**TEXT BLOCK**
Unfortunately, that data is often spread across multiple tools and platforms, so gathering an accurate picture would be not only tedious and time-consuming but, given the amount of data consumers generate and organizations compile, well-nigh impossible. A CDP offers a solution by providing a centralized location for all that data, so marketing teams can more easily produce informed customer journey maps and, by extension, strategies that optimize the customer experience (CX).
4. Optimized customer experience
A CDP-informed customer-journey map offers a solid foundation for improving CX delivery. Once an organization knows where pain points in the customer journey occur — perhaps a specific step during checkout often leads to abandoned carts — then teams can go about righting the ship.
CDPs with machine learning (ML) baked in can enhance customer experiences even more. How? ML-enabled CDPs derive insights, such as behavioral patterns, from extremely large datasets that would take humans months, if not years, to analyze.
For instance, you can use ML to find clusters of customers with specific behaviors, like buyers who take 60+ days to place a second order but for a significantly higher dollar value than others who place more frequent orders. This cluster appears to be stocking up on the same goods, so it might be a good idea to offer them a discount for setting up autoship services or send a coupon for an item that complements their regular order.
5. Multichannel messaging
Once your customer data is unified and you have a complete profile of your customers, you can use your CDP to optimize marketing campaigns across all online and offline channels. For example, if you have data that a customer who often opens your marketing emails has viewed a product on your website but abandoned their shopping cart, you can then tailor your next email to that individual to reengage them. With a customer data platform, you can deliver the right message to the right individual through the right channel.
Similarly, it can tell you what message not to send to a customer. You can use a CDP to combine online data from your digital channels with offline customer data from your point-of-sale (POS) system. A more complete view of the customer could prompt you to exclude customers who recently purchased an item in your physical store from your next social media ad campaign for that same item, leading to more effective and efficient marketing.
6. Fewer privacy risks
As consumer views on data privacy grow more conservative, audiences have begun demanding more from organizations, such as consent prior to data collection. This trend coincides with a rising number of data privacy regulations worldwide, including the European Union’s General Data Protection Regulation (GDPR) and the Virginia Consumer Data Protection Act (VCDPA).
A CDP can help organizations meet these data privacy changes by bringing data together to produce a so-called “golden record” for a unified view of a single customer. This profile acts as a kind of map for companies, allowing them to identify the upstream and downstream systems where customer data should be deleted if requested or required.

**MATERIAL PROVIDED**

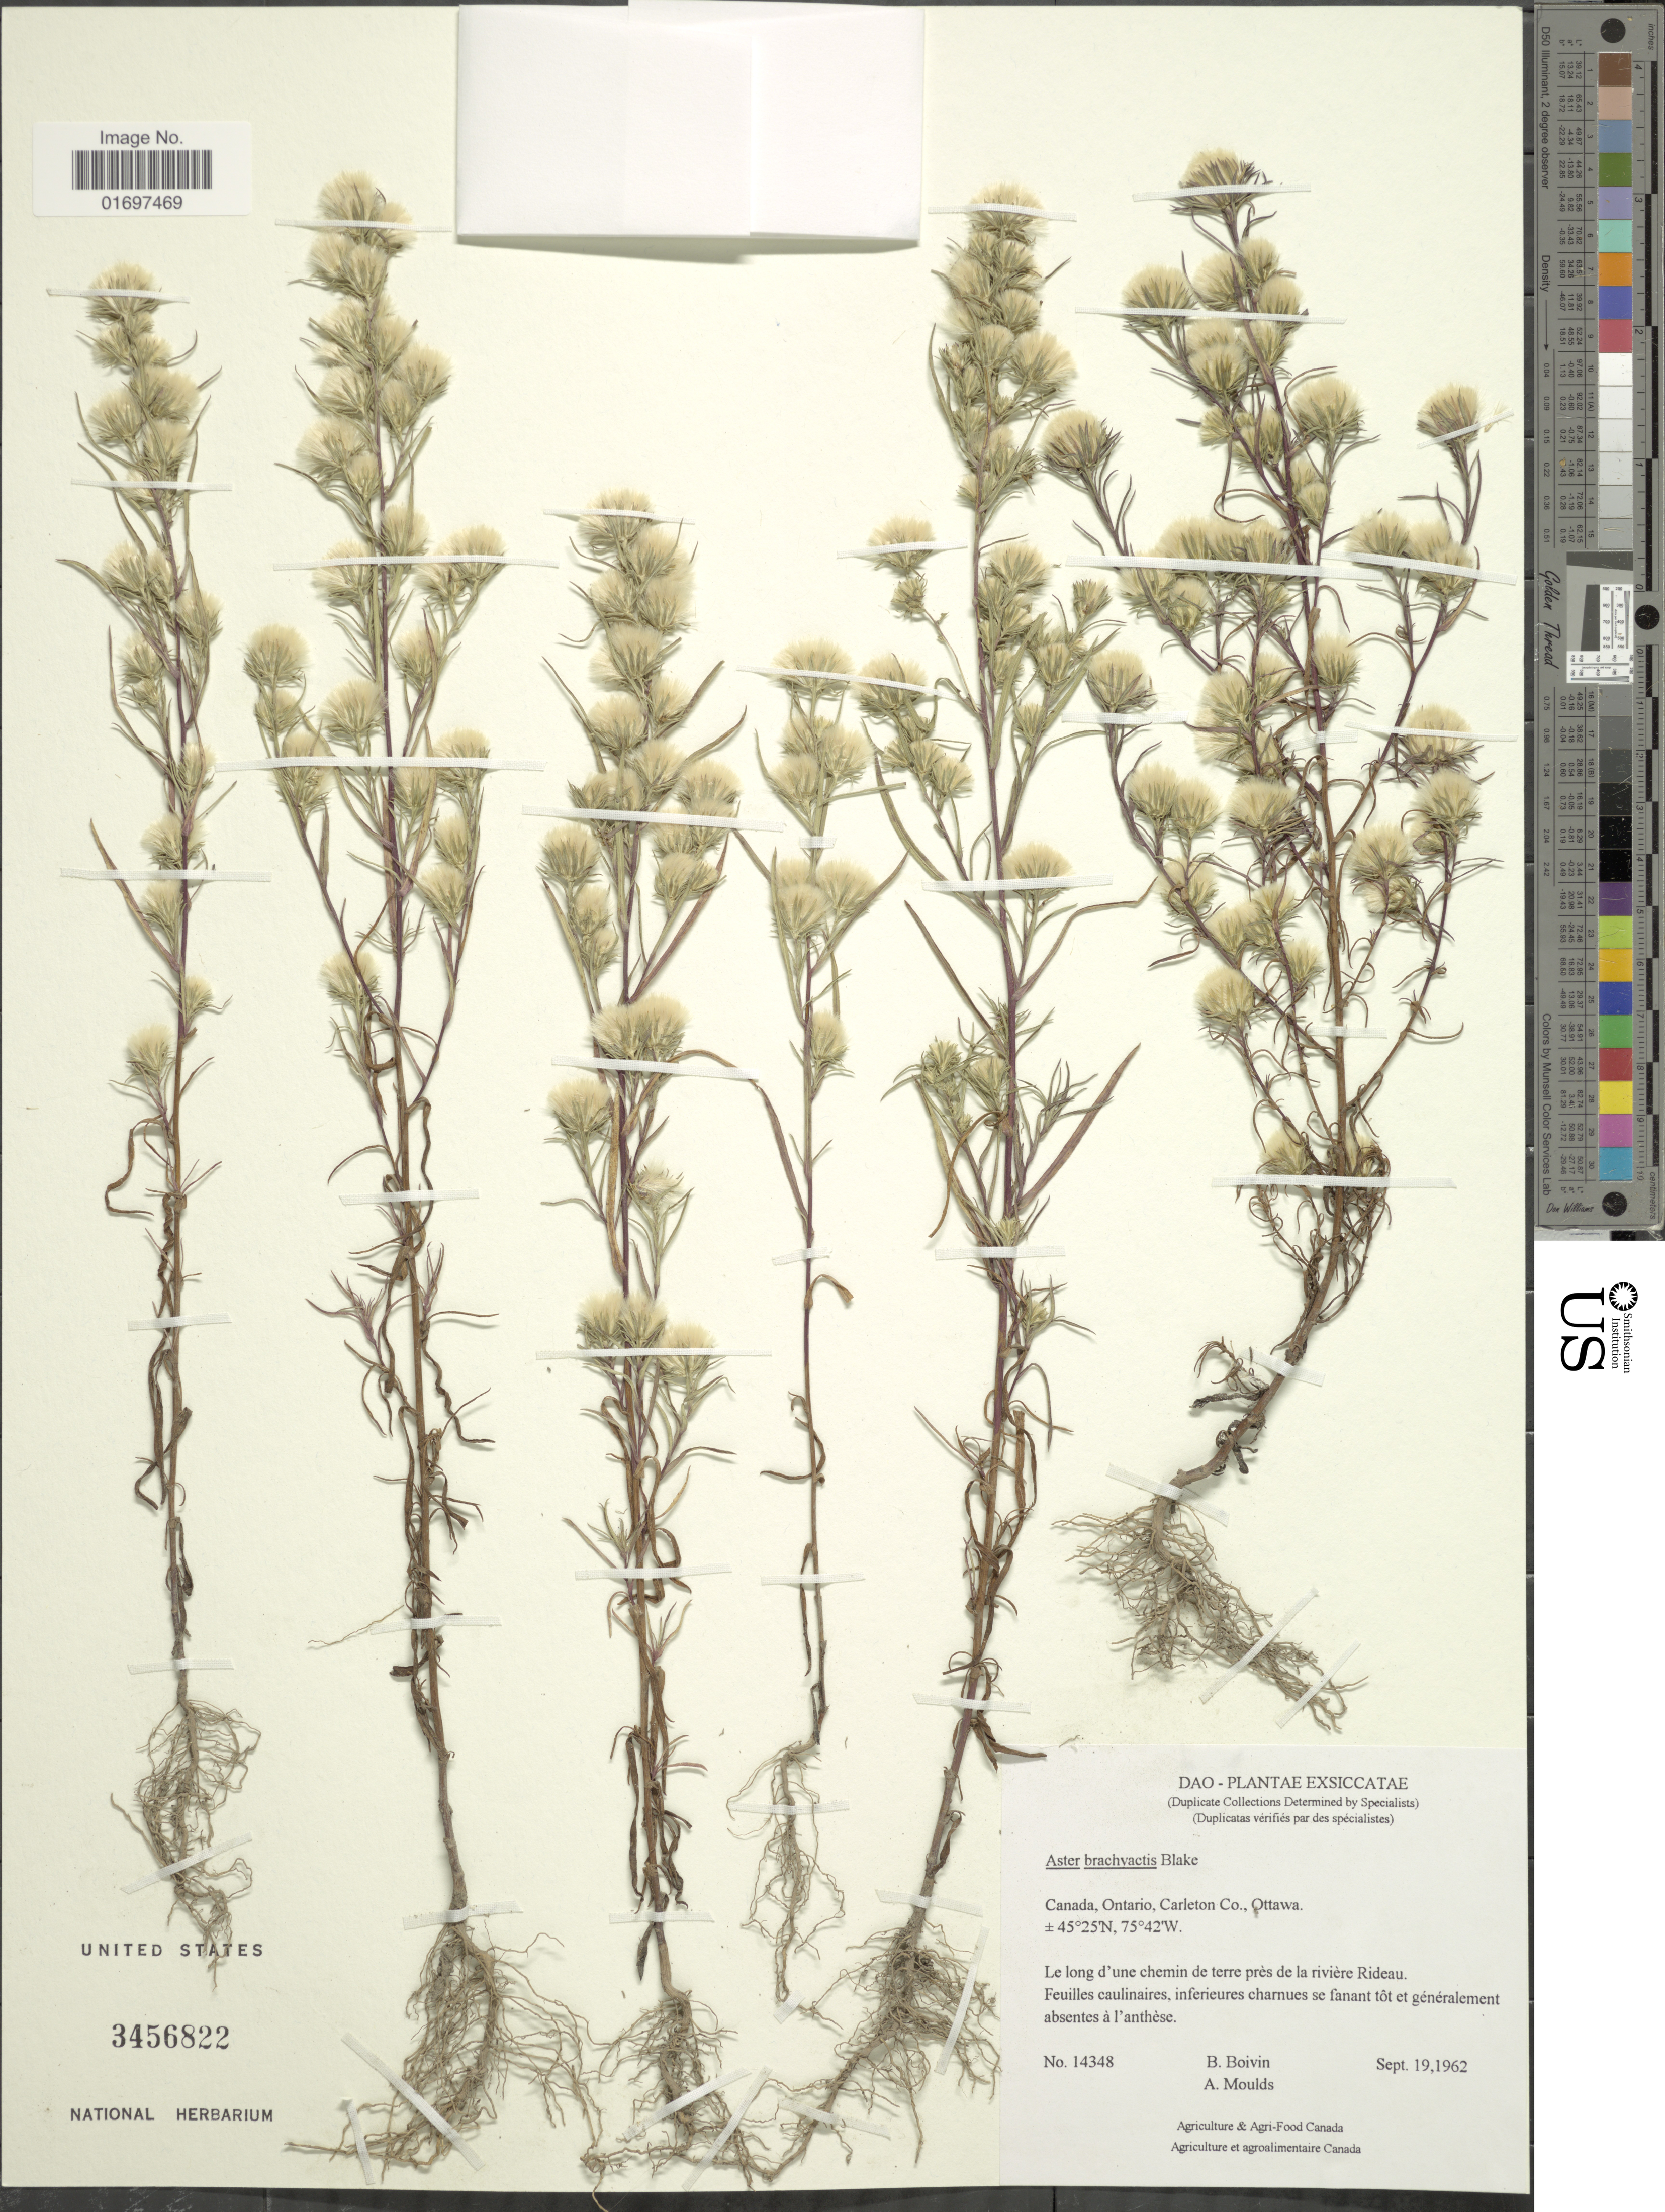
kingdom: Plantae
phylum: Tracheophyta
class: Magnoliopsida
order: Asterales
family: Asteraceae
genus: Symphyotrichum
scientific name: Symphyotrichum ciliatum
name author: (Ledeb.) G.L. Nesom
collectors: J. R. B. Boivin & A. Moulds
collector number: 14348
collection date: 1962-09-19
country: Canada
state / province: Ontario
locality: Canada, Ontario, Carleton Co., Ottawa.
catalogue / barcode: US 3456822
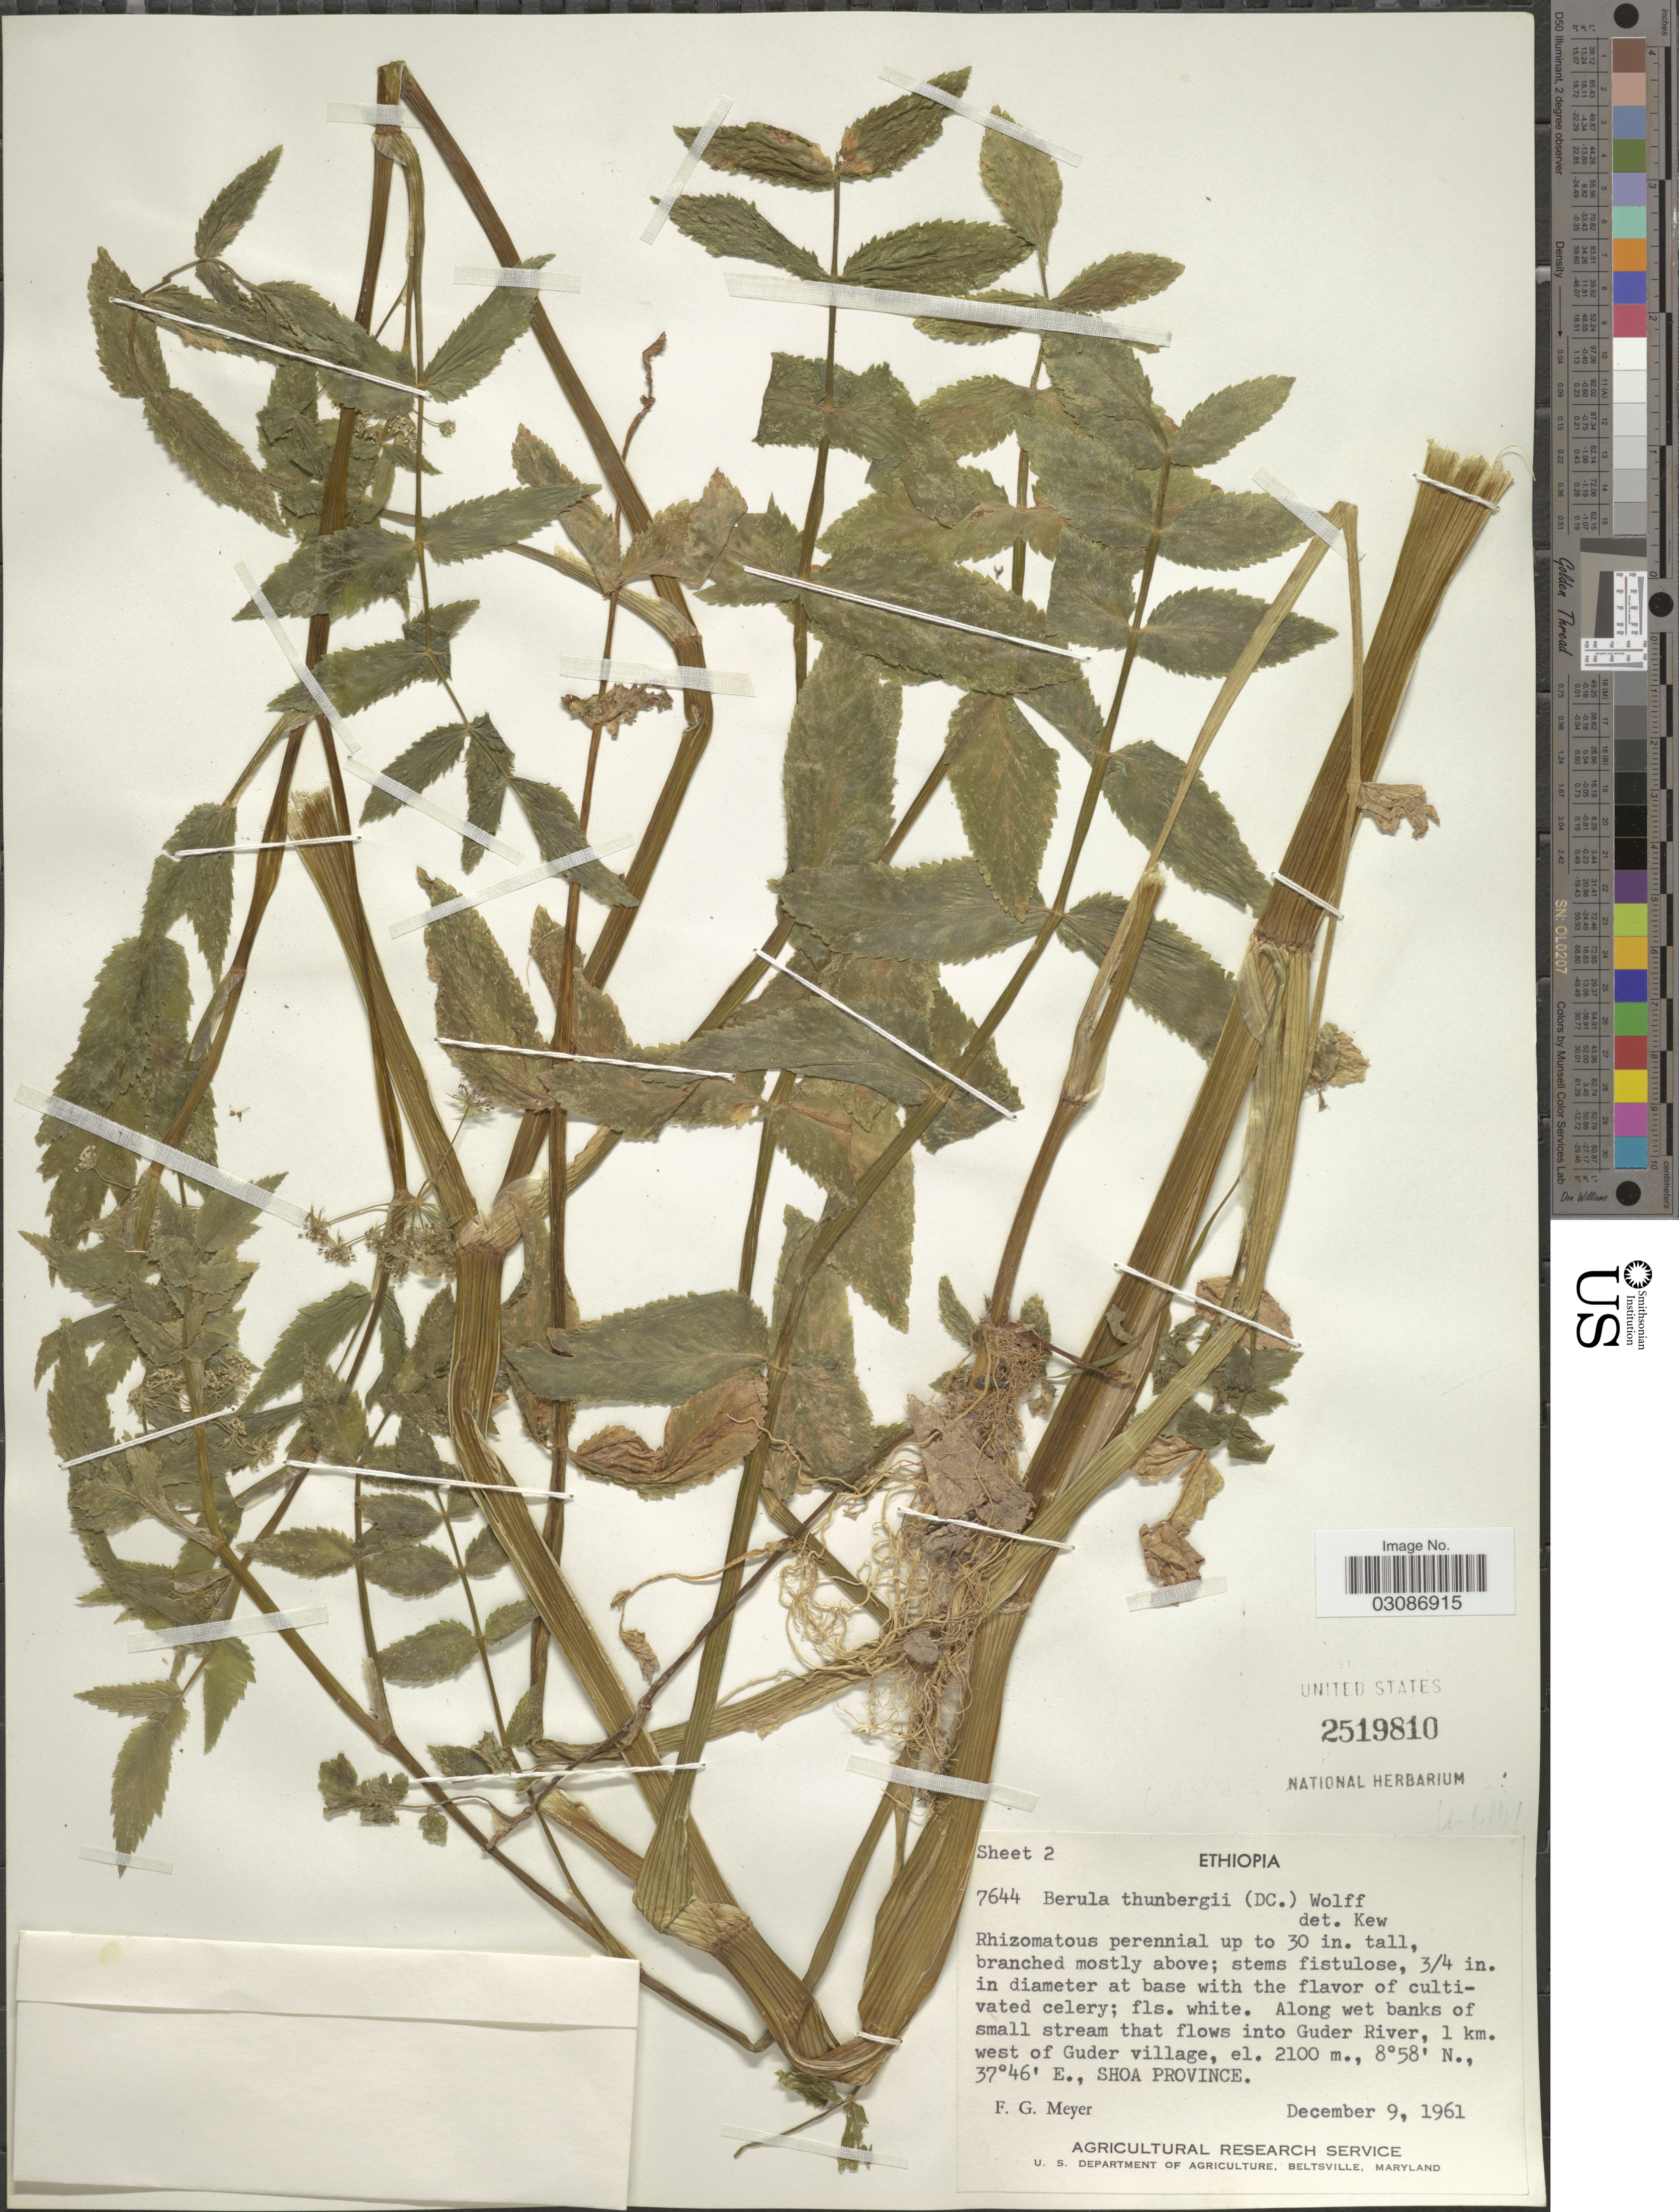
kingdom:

**SHORT PROBLEM**
For each statement below, decide whether it agrees with the passage on customer data platforms, answering yes or no and quoting the words of the passage that settle it.
(a) Machine learning lets a CDP draw insights from datasets that humans would need months or years to analyze.
(b) The passage cites the California Consumer Privacy Act as one of the data privacy regulations.
(c) A CDP can join online data from digital channels with offline data from a point-of-sale system.

**CORRECT RESULT**
(a) Yes: "ML-enabled CDPs derive insights, such as behavioral patterns, from extremely large datasets that would take humans months, if not years, to analyze."
(b) No: "including the European Union’s General Data Protection Regulation (GDPR) and the Virginia Consumer Data Protection Act (VCDPA)."
(c) Yes: "You can use a CDP to combine online data from your digital channels with offline customer data from your point-of-sale (POS) system."